Task description: Write out the data word for word, taking care that no picture is carried over.

Collected data:

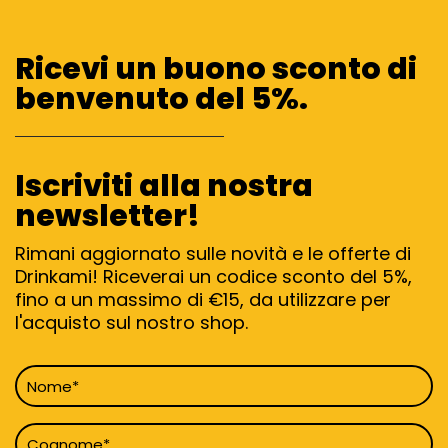
Ricevi un buono sconto di
benvenuto del 5%.
Iscriviti alla nostra
newsletter!
Rimani aggiornato sulle novità e le offerte di
Drinkami! Riceverai un codice sconto del 5%,
fino a un massimo di €15, da utilizzare per
l'acquisto sul nostro shop.
Nome
*
Cognome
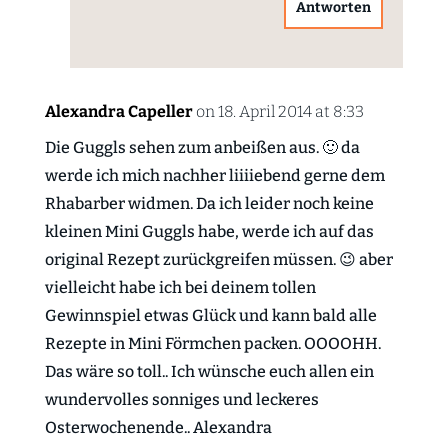
Antworten
Alexandra Capeller
on 18. April 2014 at 8:33
Die Guggls sehen zum anbeißen aus. 🙂 da
werde ich mich nachher liiiiebend gerne dem
Rhabarber widmen. Da ich leider noch keine
kleinen Mini Guggls habe, werde ich auf das
original Rezept zurückgreifen müssen. 😉 aber
vielleicht habe ich bei deinem tollen
Gewinnspiel etwas Glück und kann bald alle
Rezepte in Mini Förmchen packen. OOOOHH.
Das wäre so toll.. Ich wünsche euch allen ein
wundervolles sonniges und leckeres
Osterwochenende.. Alexandra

Solution to this exercise:
Ricevi un buono sconto di
benvenuto del 5%.
Iscriviti alla nostra
newsletter!
Rimani aggiornato sulle novità e le offerte di
Drinkami! Riceverai un codice sconto del 5%,
fino a un massimo di €15, da utilizzare per
l'acquisto sul nostro shop.
Nome
*
Cognome
Antworten
Alexandra Capeller
on 18. April 2014 at 8:33
Die Guggls sehen zum anbeißen aus. 🙂 da
werde ich mich nachher liiiiebend gerne dem
Rhabarber widmen. Da ich leider noch keine
kleinen Mini Guggls habe, werde ich auf das
original Rezept zurückgreifen müssen. 😉 aber
vielleicht habe ich bei deinem tollen
Gewinnspiel etwas Glück und kann bald alle
Rezepte in Mini Förmchen packen. OOOOHH.
Das wäre so toll.. Ich wünsche euch allen ein
wundervolles sonniges und leckeres
Osterwochenende.. Alexandra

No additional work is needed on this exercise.